Specifically, the review will examine Kansas’ cap on ATM use against two paragraphs in Section 402 of the Social Security Act. Those provisions require states to guarantee welfare recipients “adequate access” to their benefits and “access to using or withdrawing assistance with minimal fees or charges.”
If deemed not in compliance with those statutes, a state could potentially forfeit its federal grant money.
The Kansas Department for Children and Families will work with HHS to ensure that the state is in compliance with federal laws, said department spokeswoman Theresa Freed.
“If they give us any guidance that we’re not (in compliance), then we’d take necessary action,” Freed said. “We want to ensure we receive continued funding.”
Meanwhile, Kansas lawmakers are scrambling to come up with a legislative fix before the end of the session.
Republican Sen. Michael O’Donnell from Wichita is working on a bill that would address the problem by raising the ATM withdrawal limit to $60 per day.
“The Senate president (Susan Wagle) is on board with it and (on Thursday) we had a meeting with the governor’s chief of staff,” O’Donnell said. “We’re making sure that this is something that the governor’s office and the Department of Children and Families are going to support.”
O’Donnell not only voted for the original welfare bill, but he introduced it on the floor of the Senate. He also voted for the amendment that capped ATM withdrawals at $25.
He said he would have strongly opposed the amendment had he been aware that it might contradict language in the Social Security Act, a copy of which had been sent to him by a reporter Thursday.
Because the $25 limit came as a floor amendment, O’Donnell said, it wasn’t thoroughly vetted through the usual committee process.
“I hadn’t researched it enough,” he said. “If I had known now what I knew then, I would have fought it stronger.”
At the time, O’Donnell raised concerns that the $25 limit might conflict with federal regulations and tried to offer an alternative number. He asked the amendment’s sponsor, Tyson, to withdraw her amendment, but she argued that the Senate should vote on it and then fix it in conference that reconciles differences between House and Senate bills.

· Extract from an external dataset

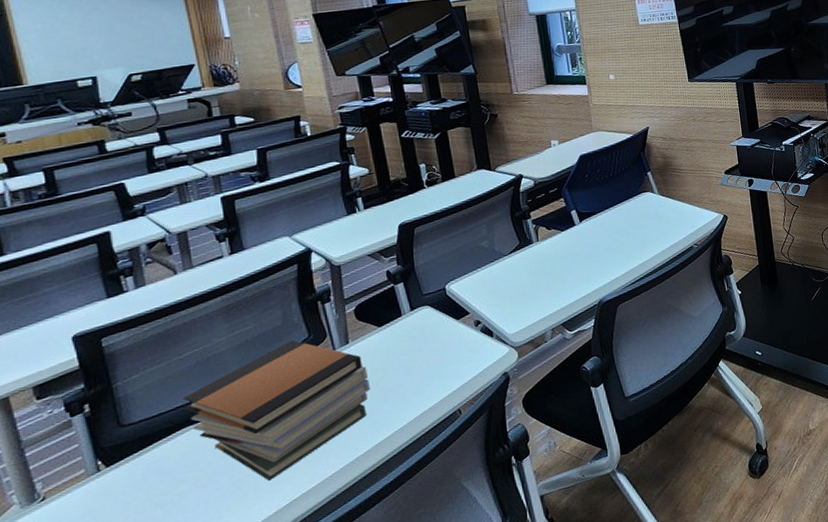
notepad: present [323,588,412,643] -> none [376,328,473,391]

Despite his concern, O’Donnell voted for it and the amendment was successfully attached. The next day, the House signed off on the bill without ever going into conference.
During six hours of contentious debate on the welfare overhaul, Democratic Sen. Oletha Faust-Goudeau of Wichita offered a compromise amendment that would have raised the limit to $50 from $25. It was voted down. O’Donnell was one of the only Republicans to support that amendment.
Faust-Goudeau said in an email Friday that she would prefer to eliminate the limit, but she is willing to support O’Donnell’s compromise bill to fix the issue by increasing the maximum withdrawal to $60.
Tyson could not be reached for comment.
Sen. Tom Holland, a Baldwin City Democrat, said he would support legislation reducing barriers set up by the original welfare bill, which he said is “horrible the way it is.”
But Holland questioned whether simply raising the withdrawal limit to $60 would fix the problem.
“I’d want to make sure we’re not just introducing less onerous roadblocks by raising the limit to $60,” he said. “We need to have a discussion about what is the appropriate amount.”
About 15,000 people are on the welfare rolls in Kansas this year, down from about 17,600 last year.
The most cash a family of four can receive is $497 a month in high-cost, high-population counties, according to the HHS data. In rural counties, the maximum cash assistance for a family of four is $454 per month.